Arecibo Observatory: 50 Years of Discovery in Astronomy, Space

August 9, 2016 – 04:38 pm

This year, a variety of festivities are planned in celebration of Arecibo Observatory’s 50th anniversary. Located in Puerto Rico, the William E. Gordon telescope at the site is the world’s largest, most sensitive single-dish radio telescope. Over the years, findings from Arecibo have contributed to better understanding of the earth’s atmosphere, the moon, asteroids, other planets, exotic stars, our galaxy, and the large-scale galactic structure of the universe.

A Future Just As Vibrant As Its Storied Past

Since October 2011, Arecibo Observatory has been managed, operated, and maintained for the National Science Foundation by SRI International, in cooperation with the Universities Space Research Association (USRA), and the Universidad Metropolitana (UMET) in San Juan, Puerto Rico. Researchers from SRI’s Center for Geospace Studies and USRA conduct research in atmospheric science and astronomy, while UMET oversees the Observatory’s educational component.

Arecibo’s prominent legacy includes the first radar-ranging of an earth orbit crossing asteroid, early maps of several solar system objects, a Nobel Prize for confirming Einstein’s general theory of relativity through the timing of binary pulsar orbital decay, and the first detection of planets orbiting another star—among dozens of other breathtaking discoveries and findings.

Figure 1 (above) A combined optical and X-ray image of the Crab Nebula (left) and a schematic of a pulsar (center), which is a rotating neutron star radiating radio pulses of energy as it rotates. In 1968, scientists at the Arecibo Observatory showed that pulses from this nebula are caused by a 33 ms pulsar at its center. In 1974, Joseph Taylor and Russell Hulse discovered a binary pulsar system at Arecibo, and showed that the orbital decay of that system confirmed Einstein’s theory of general relativity (right).

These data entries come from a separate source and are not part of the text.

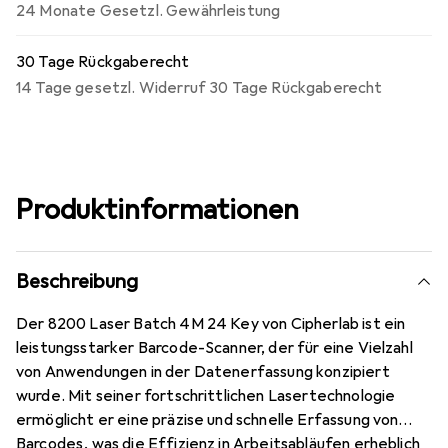
24 Monate Gesetzl. Gewährleistung
30 Tage Rückgaberecht
14 Tage gesetzl. Widerruf 30 Tage Rückgaberecht
Produktinformationen
Beschreibung
Der 8200 Laser Batch 4M 24 Key von Cipherlab ist ein
leistungsstarker Barcode-Scanner, der für eine Vielzahl
von Anwendungen in der Datenerfassung konzipiert
wurde. Mit seiner fortschrittlichen Lasertechnologie
ermöglicht er eine präzise und schnelle Erfassung von
Barcodes, was die Effizienz in Arbeitsabläufen erheblich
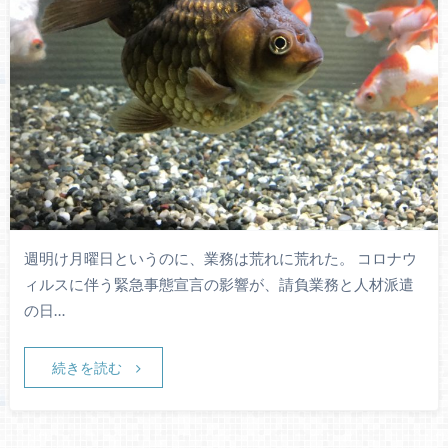
週明け月曜日というのに、業務は荒れに荒れた。 コロナウ
ィルスに伴う緊急事態宣言の影響が、請負業務と人材派遣
の日…
続きを読む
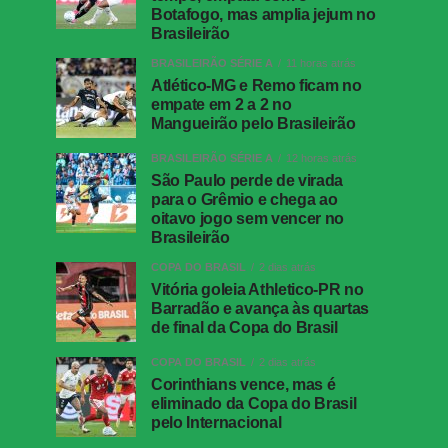
Botafogo, mas amplia jejum no
Brasileirão
BRASILEIRÃO SÉRIE A
11 horas atrás
Atlético-MG e Remo ficam no
empate em 2 a 2 no
Mangueirão pelo Brasileirão
BRASILEIRÃO SÉRIE A
12 horas atrás
São Paulo perde de virada
para o Grêmio e chega ao
oitavo jogo sem vencer no
Brasileirão
COPA DO BRASIL
2 dias atrás
Vitória goleia Athletico-PR no
Barradão e avança às quartas
de final da Copa do Brasil
COPA DO BRASIL
2 dias atrás
Corinthians vence, mas é
eliminado da Copa do Brasil
pelo Internacional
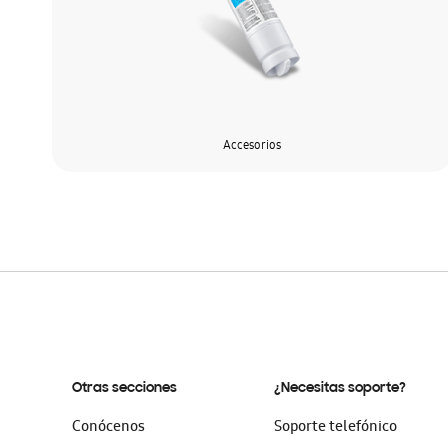
Accesorios
Otras secciones
¿Necesitas soporte?
Conócenos
Soporte telefónico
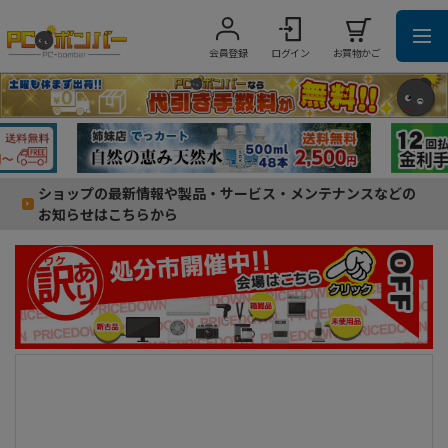
会員登録
ログイン
お買物かご
ショップの最新情報や製品・サービス・メンテナンスなどの
お知らせはこちらから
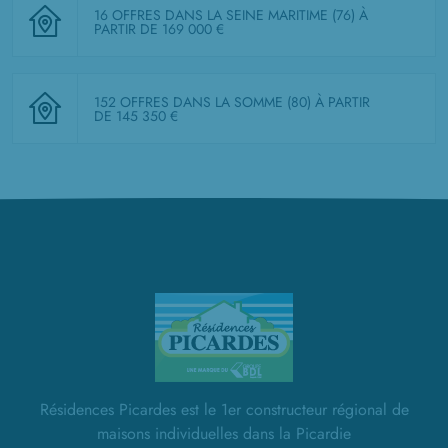
16 OFFRES DANS LA SEINE MARITIME (76)
À
PARTIR DE 169 000 €
152 OFFRES DANS LA SOMME (80)
À PARTIR
DE 145 350 €
Résidences Picardes est le 1er constructeur régional de
maisons individuelles dans la Picardie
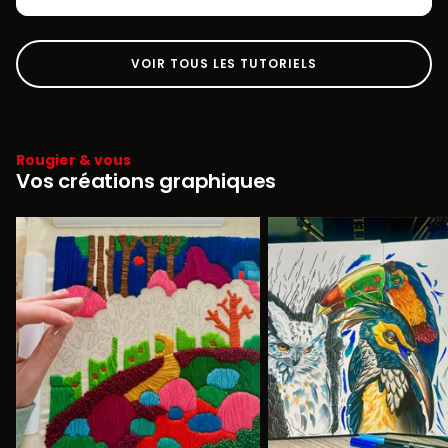
VOIR TOUS LES TUTORIELS
Rougier & vous
Vos créations graphiques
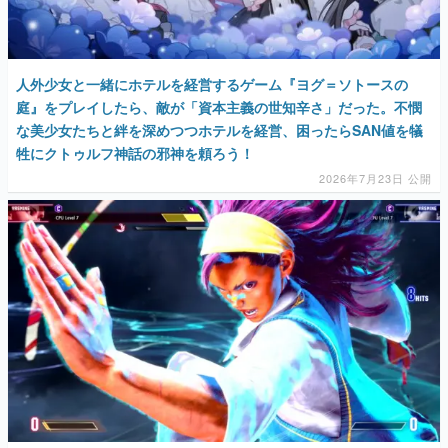
人外少女と一緒にホテルを経営するゲーム『ヨグ＝ソトースの
庭』をプレイしたら、敵が「資本主義の世知辛さ」だった。不憫
な美少女たちと絆を深めつつホテルを経営、困ったらSAN値を犠
牲にクトゥルフ神話の邪神を頼ろう！
2026年7月23日 公開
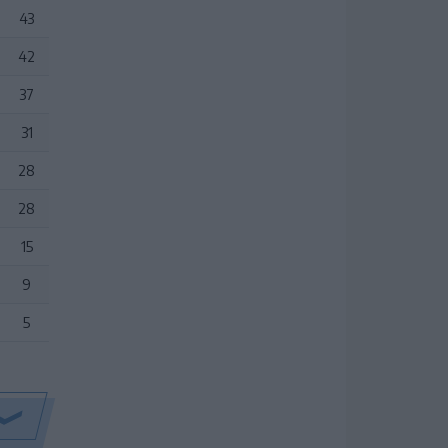
43
42
37
31
28
28
15
9
5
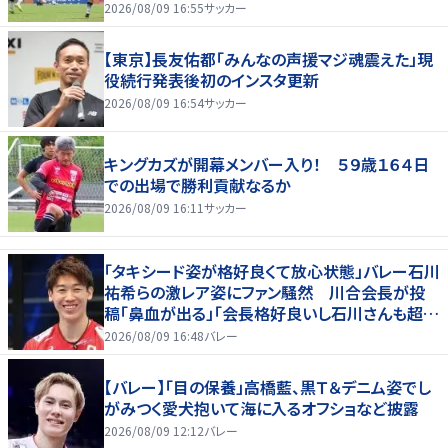
場停止
2026/08/09 16:55
サッカー
【東京】長友佑都「みんなの声援マジ魂震えた」現
役続行発表後初のインスタ更新
2026/08/09 16:54
サッカー
キングカズが開幕メンバー入り！ ５９歳１６４日
での出場で勝利貢献なるか
2026/08/09 16:11
サッカー
「タキシード姿が格好良くて放心状態」バレー石川
祐希らの激レア姿にファン騒然 川合会長が投
稿「鼻血が出る」「会長格好良いし石川さんも超格
好いい」
2026/08/09 16:48
バレー
【バレー】「目の保養」高橋藍、黒Ｔ＆デニム姿でし
がみつく愛犬抱いて海に入るオフショなど披露
2026/08/09 12:12
バレー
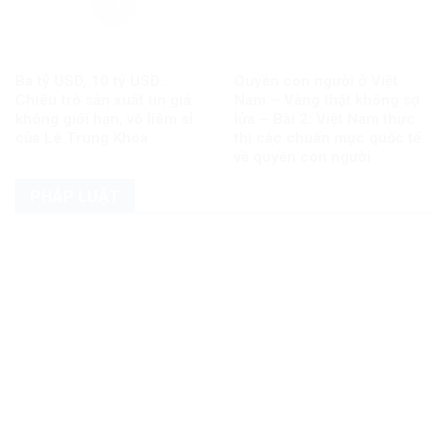
Ba tỷ USD, 10 tỷ USD…
Quyền con người ở Việt
Chiêu trò sản xuất tin giả
Nam – Vàng thật không sợ
không giới hạn, vô liêm sỉ
lửa – Bài 2: Việt Nam thực
của Lê Trung Khoa
thi các chuẩn mực quốc tế
về quyền con người
PHÁP LUẬT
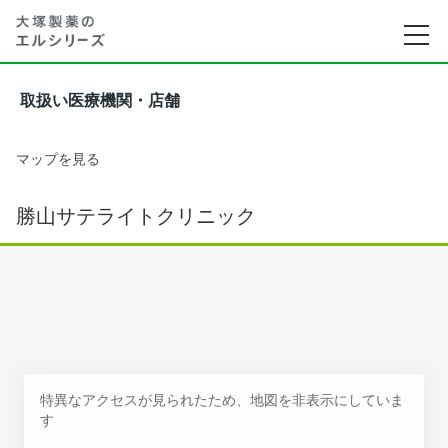
取扱い医療機関・店舗
マップを見る
勝山サテライトクリニック
特異なアクセスが見られたため、地図を非表示にしていま
す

This work was recognized with a Nobel Prize in1993.

Discoveries on the Cutting Edge of Science

Here are some other great moments in Arecibo’s recent history:

  • In 2011, the NASA Messenger spacecraft confirmed the presence of water ice on the planet Mercury. The intuitively unlikely presence of water on the planet closest to the sun was first suggested by radar images of craters at Mercury’s pole from Arecibo, in 1991.
  • In June, 2012, observations with the S-band planetary radar at Arecibo showed that near-Earth asteroid 2005 YU55 is actually 2 times larger (with 8 times the volume) than previously thought. This result underscores the unprecedented capability of the telescope to determine the orbits of potentially hazardous asteroids, and to image surface detail that can be useful for future landing missions. asteroid

Figure 2 (right) This raw image of asteroid 2005 YU55 from Arecibo has 7.5 m resolution, and shows a bright reflection from what may be a large boulder on the surface, just to the left of center.